The Rise of Silas Lapham Study Guide

The Rise of Silas Lapham

The Rise of Silas Lapham by William Dean Howells

The Rise of Silas Lapham tells the story of the title character, Silas, as he accrues wealth through the paint-selling business. The story uses Silas's escalation in the world to ruminate on ideas of class mobility and old and new money. Silas is shown to be shut out from true high society, and his attempts to marry his daughter into old money go poorly. Eventually Silas, his morals increasingly compromised by his success, must sacrifice his fortune for his own good.

The Rise of Silas Lapham Book Summary

The novel begins with Silas Lapham being interviewed for a newspaper profile, during which he explains his financial success in the mineral paint business. The Lapham family is somewhat self-conscious in their sudden rise on the social ladder and often fumble in their attempts at following etiquette norms. They decide to build a new home in the fashionable Back Bay neighborhood, and Lapham spares no expense ensuring it is at the height of fashion.

Tom Corey, a young man from a well-respected high-class family, shows an interest in the Lapham girls; Mr. and Mrs. Lapham assume he is attracted to Irene, the beautiful younger daughter. Corey joins the Lapham's paint business in an attempt to find his place in the world, rather than rely on the savings of his father, Bromfield Corey. When Tom Corey begins calling on the Laphams regularly, everyone assumes his interest in Irene has grown, and Irene takes a fancy to him.

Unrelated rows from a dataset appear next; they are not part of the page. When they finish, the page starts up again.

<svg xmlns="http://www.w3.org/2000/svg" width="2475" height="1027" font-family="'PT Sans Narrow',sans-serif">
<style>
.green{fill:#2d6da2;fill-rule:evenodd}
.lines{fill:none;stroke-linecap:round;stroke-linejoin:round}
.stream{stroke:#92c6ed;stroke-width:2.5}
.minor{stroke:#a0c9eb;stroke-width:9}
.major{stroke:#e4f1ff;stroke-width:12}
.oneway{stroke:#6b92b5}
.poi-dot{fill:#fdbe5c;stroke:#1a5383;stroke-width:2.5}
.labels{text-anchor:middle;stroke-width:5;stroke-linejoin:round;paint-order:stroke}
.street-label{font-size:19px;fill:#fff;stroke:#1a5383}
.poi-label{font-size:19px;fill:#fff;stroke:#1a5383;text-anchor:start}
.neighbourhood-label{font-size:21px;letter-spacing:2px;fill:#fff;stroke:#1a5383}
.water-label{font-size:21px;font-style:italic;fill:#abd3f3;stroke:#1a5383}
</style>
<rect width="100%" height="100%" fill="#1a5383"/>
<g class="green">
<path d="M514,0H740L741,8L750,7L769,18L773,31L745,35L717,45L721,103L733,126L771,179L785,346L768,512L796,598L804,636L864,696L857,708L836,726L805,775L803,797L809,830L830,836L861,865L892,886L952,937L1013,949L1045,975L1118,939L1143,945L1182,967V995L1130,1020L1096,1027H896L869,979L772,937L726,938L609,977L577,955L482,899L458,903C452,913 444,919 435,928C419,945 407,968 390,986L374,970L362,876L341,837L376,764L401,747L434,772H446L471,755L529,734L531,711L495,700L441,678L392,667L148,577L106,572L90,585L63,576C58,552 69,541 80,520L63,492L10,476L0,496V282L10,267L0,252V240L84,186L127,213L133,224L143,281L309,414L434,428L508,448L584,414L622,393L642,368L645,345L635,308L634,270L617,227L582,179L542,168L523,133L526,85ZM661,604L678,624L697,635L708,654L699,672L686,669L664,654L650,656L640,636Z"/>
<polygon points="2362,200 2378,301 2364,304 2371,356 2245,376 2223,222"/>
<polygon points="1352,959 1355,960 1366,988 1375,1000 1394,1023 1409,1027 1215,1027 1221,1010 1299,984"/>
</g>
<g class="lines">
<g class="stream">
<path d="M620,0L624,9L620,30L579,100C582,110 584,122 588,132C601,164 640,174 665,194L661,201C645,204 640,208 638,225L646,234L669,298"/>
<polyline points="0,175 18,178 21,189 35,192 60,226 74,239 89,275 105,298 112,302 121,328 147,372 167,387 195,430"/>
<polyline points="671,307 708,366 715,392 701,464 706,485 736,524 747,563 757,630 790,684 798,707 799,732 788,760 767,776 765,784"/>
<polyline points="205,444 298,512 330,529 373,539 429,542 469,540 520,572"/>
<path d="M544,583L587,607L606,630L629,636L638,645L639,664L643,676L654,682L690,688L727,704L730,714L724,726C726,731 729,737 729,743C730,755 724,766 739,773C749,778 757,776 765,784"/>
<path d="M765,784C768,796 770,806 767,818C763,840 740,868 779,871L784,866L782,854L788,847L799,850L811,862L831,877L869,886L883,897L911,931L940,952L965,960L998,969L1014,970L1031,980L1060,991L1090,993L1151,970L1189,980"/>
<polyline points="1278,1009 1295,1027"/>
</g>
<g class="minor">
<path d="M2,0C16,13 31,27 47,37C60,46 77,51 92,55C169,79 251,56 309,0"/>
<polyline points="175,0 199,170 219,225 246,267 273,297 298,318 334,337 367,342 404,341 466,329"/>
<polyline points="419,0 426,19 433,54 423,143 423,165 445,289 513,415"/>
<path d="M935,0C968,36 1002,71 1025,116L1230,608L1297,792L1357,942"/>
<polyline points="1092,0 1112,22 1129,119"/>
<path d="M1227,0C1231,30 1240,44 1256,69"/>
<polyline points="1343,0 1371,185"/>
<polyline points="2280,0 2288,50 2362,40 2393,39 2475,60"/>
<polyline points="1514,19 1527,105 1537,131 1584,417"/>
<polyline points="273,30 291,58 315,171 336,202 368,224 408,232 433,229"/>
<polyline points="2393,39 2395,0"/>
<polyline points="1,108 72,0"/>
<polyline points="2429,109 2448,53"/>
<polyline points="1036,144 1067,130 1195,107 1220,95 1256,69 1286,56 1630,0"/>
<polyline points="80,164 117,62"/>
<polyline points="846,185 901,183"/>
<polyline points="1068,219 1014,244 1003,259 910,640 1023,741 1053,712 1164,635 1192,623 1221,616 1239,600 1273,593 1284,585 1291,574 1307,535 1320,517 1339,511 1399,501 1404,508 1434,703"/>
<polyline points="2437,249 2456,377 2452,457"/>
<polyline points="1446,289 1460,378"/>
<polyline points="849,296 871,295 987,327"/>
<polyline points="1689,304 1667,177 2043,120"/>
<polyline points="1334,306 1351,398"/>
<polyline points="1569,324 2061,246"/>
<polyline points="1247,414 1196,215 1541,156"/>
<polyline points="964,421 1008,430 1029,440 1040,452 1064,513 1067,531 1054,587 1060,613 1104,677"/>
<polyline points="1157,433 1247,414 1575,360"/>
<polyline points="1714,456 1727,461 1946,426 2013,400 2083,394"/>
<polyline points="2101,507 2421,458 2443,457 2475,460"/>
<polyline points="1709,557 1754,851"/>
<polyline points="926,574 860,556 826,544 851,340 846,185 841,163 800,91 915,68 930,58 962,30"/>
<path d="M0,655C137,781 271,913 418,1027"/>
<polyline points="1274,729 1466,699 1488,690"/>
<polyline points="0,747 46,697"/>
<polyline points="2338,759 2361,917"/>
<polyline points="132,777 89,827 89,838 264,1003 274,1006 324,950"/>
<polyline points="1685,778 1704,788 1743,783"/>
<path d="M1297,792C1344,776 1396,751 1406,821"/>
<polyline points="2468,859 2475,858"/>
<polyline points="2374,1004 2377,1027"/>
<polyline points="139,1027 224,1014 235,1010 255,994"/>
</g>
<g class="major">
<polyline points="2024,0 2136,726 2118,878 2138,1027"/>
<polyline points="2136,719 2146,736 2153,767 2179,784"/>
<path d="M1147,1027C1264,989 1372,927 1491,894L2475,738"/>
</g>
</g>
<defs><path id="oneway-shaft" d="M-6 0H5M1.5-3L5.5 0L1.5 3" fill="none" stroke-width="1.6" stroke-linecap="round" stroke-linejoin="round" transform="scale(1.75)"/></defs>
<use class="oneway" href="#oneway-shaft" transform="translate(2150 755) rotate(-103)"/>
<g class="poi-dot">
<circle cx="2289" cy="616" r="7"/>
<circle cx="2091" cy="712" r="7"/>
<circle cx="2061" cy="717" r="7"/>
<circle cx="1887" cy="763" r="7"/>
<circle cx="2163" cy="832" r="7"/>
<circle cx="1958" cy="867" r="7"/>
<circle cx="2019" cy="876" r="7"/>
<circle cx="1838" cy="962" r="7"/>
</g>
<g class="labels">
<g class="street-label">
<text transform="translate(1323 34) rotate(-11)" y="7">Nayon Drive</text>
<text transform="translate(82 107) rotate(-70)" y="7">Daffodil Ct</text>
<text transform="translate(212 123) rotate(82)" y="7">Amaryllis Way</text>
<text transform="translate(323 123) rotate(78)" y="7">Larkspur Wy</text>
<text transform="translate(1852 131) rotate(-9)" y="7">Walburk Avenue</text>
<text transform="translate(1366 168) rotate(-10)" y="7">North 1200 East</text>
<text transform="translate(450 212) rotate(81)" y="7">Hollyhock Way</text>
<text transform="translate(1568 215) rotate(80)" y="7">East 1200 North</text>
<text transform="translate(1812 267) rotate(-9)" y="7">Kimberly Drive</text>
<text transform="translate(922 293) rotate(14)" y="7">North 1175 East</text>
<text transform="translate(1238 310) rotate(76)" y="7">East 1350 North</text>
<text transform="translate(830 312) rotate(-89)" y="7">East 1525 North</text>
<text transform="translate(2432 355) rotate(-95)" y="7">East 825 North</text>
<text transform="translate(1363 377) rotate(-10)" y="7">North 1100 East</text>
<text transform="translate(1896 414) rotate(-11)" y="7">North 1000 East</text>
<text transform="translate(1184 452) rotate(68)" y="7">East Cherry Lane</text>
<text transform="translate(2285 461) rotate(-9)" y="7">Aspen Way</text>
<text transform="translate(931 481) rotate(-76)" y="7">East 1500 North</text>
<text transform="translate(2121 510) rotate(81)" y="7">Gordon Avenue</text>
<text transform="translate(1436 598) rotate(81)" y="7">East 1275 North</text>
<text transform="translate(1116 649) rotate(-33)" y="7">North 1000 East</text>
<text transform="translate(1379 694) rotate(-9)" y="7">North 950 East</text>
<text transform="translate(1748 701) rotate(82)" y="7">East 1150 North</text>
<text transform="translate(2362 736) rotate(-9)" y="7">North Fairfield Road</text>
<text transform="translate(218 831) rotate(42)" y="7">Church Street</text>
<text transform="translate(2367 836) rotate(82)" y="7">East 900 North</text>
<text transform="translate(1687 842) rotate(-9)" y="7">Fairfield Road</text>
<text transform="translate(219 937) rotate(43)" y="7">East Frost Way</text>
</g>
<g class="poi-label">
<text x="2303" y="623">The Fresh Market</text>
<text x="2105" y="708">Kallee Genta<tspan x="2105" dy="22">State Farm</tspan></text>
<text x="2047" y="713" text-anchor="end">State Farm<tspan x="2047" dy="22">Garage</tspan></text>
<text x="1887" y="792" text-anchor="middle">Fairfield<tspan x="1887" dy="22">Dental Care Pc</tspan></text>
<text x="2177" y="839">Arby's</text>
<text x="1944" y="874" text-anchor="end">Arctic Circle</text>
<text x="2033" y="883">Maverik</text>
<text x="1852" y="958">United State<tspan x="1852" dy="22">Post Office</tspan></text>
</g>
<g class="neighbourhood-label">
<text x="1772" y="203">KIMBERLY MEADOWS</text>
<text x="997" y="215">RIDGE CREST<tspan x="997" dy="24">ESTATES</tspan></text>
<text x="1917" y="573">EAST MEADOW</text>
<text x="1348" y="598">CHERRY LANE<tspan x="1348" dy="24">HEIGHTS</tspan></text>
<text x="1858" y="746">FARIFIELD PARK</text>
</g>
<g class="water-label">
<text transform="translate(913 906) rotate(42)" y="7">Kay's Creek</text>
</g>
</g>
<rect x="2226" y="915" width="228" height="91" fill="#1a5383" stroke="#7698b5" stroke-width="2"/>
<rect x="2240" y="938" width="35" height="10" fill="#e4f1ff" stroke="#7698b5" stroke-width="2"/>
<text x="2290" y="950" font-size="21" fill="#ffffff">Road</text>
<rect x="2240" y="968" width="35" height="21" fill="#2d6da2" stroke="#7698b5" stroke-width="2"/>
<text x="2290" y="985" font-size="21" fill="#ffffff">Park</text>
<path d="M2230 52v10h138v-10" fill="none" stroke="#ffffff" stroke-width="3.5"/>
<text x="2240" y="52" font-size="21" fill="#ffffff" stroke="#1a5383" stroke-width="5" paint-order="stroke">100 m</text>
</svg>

Corey, however, astounds both families by revealing his love for Penelope, the elder, more plain-looking, but more intelligent daughter who possesses an unusual sense of humor, a sophisticated literary passion, and a sensible but inquiring mind. Though Penelope has feelings for Tom Corey, she is held back by the romantic conventions of the era, not wanting to act on her love for fear of betraying her sister.

Silas Lapham's former business partner Milton K. Rogers reappears in his life, asking for money for a series of schemes. Mrs. Lapham urges her husband to support the man, whom he had pushed out of the paint company in what was deemed an inappropriate manner. Lapham's dealings with Rogers, however, result in a substantial financial loss. His major asset, the new home on Beacon Street, burns down before its completion. The Laphams are humbly forced to move to their ancestral home in the countryside, where the mineral paint was first developed.